Lord, forgive me for baiting her. Please help me to be patient, not to return her sharp words. And Lord, I’d really love it if he was at the reception tonight
.

Was it wrong to pray that Silas would come to the reception? She didn’t know but hoped God didn’t think so.

Silas had been in the best box in the house, so he must have some money or influence in this town. Surely he’d been invited to tonight’s reception.

A light rap sounded on the door. “Willow, are you ready?” Clement.

She opened the door and smiled. “All set. Is there going to be a big crowd tonight?”

“Not too big. Nothing like it was opening night.” He tucked her hand into his arm. “Before we go in, I’ve gathered the cast together for a special announcement.” Leading her toward the stage, his eyes picked up the light from the wall lamps and magnified it. His step was jaunty, and a smile played under his precise mustache. They reached the stage where the actors and actresses clustered.

“Really, Clement.” Francine’s voice pierced the conversations around her and brought them to a halt. “Is now the best time for this? We’ve got people waiting at the hotel.”

“I won’t take long, and I think you’ll all want to hear this.” He removed Willow’s hand from his elbow but kept hold of her fingers. “I’ve received word of a wonderful opportunity. A tremendous offer has been made to this troupe to appear at the Union Station Theater in New York City for the summer production of
Romeo and Juliet
.” He swung Willow’s hand and rocked onto the balls of his feet, beaming. “A twelve-week run in New York City.”

A jolt went through the crowd, and eyes lit up. Smiles abounded, and everyone spoke at once. Francine stood front and center, biting her bottom lip, her eyes sparkling more than the diamonds at her throat. “
Romeo and Juliet
? New York City. Oh Clement, that’s wonderful. I can’t wait. I wish we were already finished here so we could leave right now.” She spread her arms wide and twirled in a circle. “And at the Union Station Theater.”

It was moments like these Willow treasured, when Francine forgot to be haughty or petty and let her natural love of life burst through. Her large green eyes shone, and her porcelain skin glowed with life and excitement. This was the sister Willow remembered best from her childhood, before Mother died, before Francine became consumed with taking her place in the acting troupe. Before the ten-year age gap between them began to dwindle in significance.

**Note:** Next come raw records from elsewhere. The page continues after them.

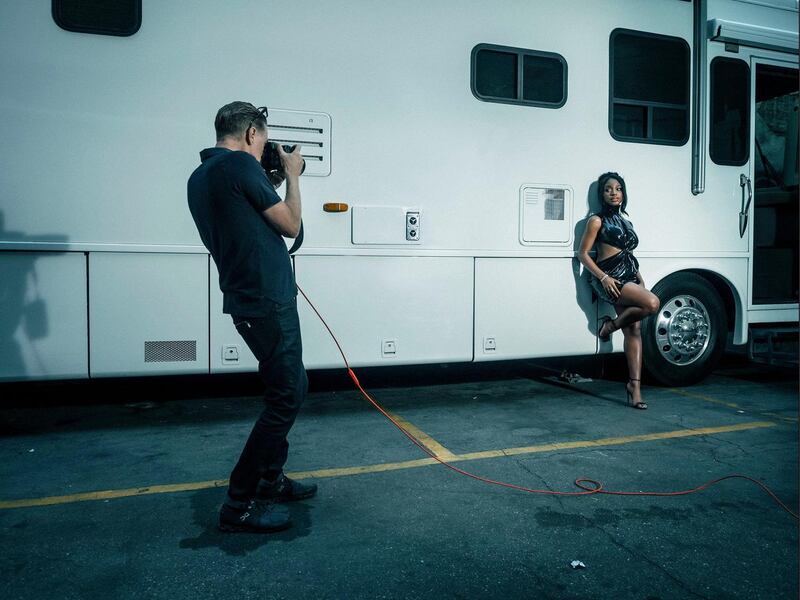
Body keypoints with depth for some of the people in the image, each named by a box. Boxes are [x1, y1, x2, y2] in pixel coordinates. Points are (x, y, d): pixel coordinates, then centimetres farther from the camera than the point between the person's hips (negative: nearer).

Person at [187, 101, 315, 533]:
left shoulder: (199, 177, 15)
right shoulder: (241, 165, -12)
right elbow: (291, 225, -7)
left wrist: (271, 180, 18)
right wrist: (292, 176, 6)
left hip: (248, 300, 10)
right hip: (268, 300, -10)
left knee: (290, 387, 19)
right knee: (285, 396, -4)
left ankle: (270, 480, 30)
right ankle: (238, 505, 3)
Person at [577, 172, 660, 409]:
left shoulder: (625, 222, 21)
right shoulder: (597, 221, 0)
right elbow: (583, 254, -4)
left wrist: (642, 282, 14)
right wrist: (603, 277, -17)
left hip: (629, 279, 7)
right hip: (611, 279, -7)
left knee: (634, 330, -2)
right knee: (652, 303, -26)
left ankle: (635, 385, -1)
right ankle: (610, 325, -3)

“I’m going to be a wonderful Juliet.” Francine clasped her hands under her chin and fluttered her lashes. “ ‘O Romeo, Romeo, wherefore art thou, Romeo?’ ”

Clement cleared his throat. “Actually, Francine, the offer stipulates that Willow be cast as Juliet. They’ve read the early reviews, and one of the theater representatives was in Denver last month to see the final performance we had there. They were very taken with Willow and want her in New York as soon as possible.”

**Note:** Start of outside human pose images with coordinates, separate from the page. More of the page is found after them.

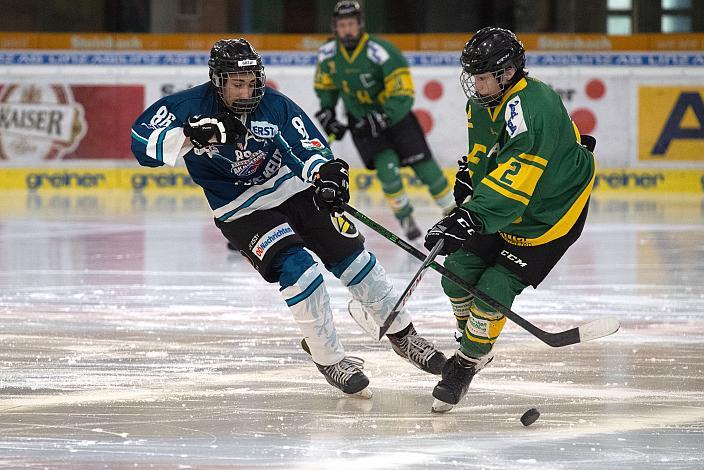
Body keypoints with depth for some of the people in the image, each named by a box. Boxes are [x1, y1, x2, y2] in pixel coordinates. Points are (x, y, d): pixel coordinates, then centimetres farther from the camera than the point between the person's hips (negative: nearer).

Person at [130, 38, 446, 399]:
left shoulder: (274, 105, -16)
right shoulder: (192, 106, -20)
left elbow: (310, 148, -15)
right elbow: (141, 140, -26)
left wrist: (325, 171, -39)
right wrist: (191, 136, -41)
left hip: (292, 189, 3)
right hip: (241, 211, -3)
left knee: (351, 256, 2)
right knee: (297, 270, -22)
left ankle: (403, 335, 19)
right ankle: (328, 358, -6)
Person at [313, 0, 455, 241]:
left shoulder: (382, 52, -26)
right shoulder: (327, 54, -11)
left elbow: (402, 95, -26)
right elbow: (325, 84, 11)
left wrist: (381, 119, -34)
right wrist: (326, 111, 0)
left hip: (395, 114, -2)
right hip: (360, 119, 2)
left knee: (425, 167, -3)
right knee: (387, 168, -18)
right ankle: (405, 218, 1)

A fountain of warm pleasure bubbled up in Willow’s chest. “Really?” Her mind whirled with the possibilities. To play Juliet in New York City. It didn’t get any better than that for an actress.

“What?” Francine’s incredulous voice silenced conversation and sucked the warmth out of Willow. “You’re jesting, aren’t you?”

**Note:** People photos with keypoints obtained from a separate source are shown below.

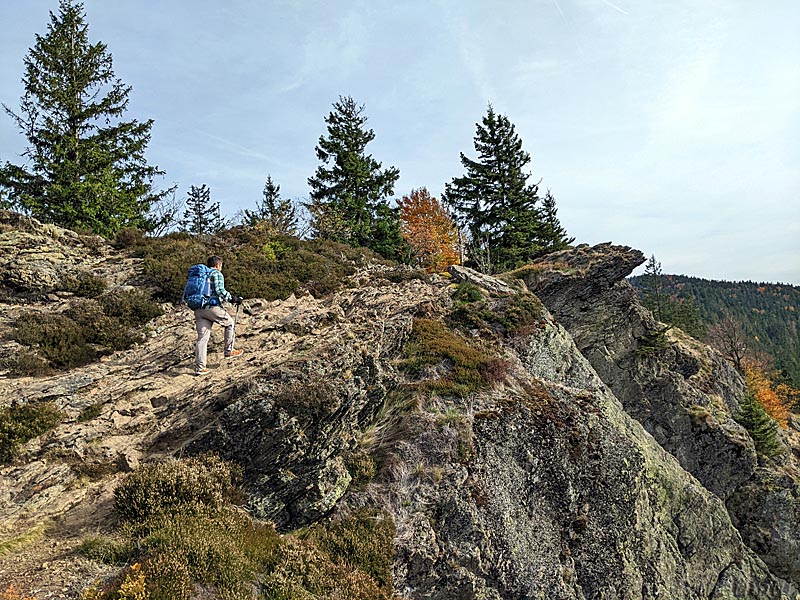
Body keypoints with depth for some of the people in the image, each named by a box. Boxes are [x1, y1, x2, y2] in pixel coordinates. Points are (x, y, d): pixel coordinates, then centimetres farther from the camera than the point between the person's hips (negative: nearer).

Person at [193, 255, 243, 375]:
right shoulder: (217, 273, 0)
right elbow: (220, 290, -14)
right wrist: (233, 299, -7)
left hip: (198, 310, 7)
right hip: (211, 307, -7)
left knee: (202, 338, 6)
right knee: (229, 323, 16)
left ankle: (199, 368, 4)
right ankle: (229, 351, 17)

“I’m not.” Clement’s voice held a bit of steel. “The offer is very specific. They want Willow in the lead role. Without her consent, the offer is void. Everything hinges on her.”

Willow blinked. “They want me? For Juliet?”

A calculating expression flitted across Francine’s face before she assumed a smile. “Willow, what an honor. I’m so happy for you.” She came forward, gripped Willow’s upper arms, and kissed the air beside her cheek. Willow held in a wince at the fierceness of Francine’s hold and tried not to shiver at the brittleness in her eyes. They would talk about this later for sure.

Clement continued. “Let’s get over to the reception before our guests wonder what’s become of us. And for the moment, I would suggest we keep all this under wraps until the contracts are signed.” He motioned toward the front doors but held Willow back when she lifted her hem to go. Francine threw a look back over her shoulder, but Clement waved her on. When they were alone, he rubbed his chin. “You need to consider getting an agent or manager to see to your career.”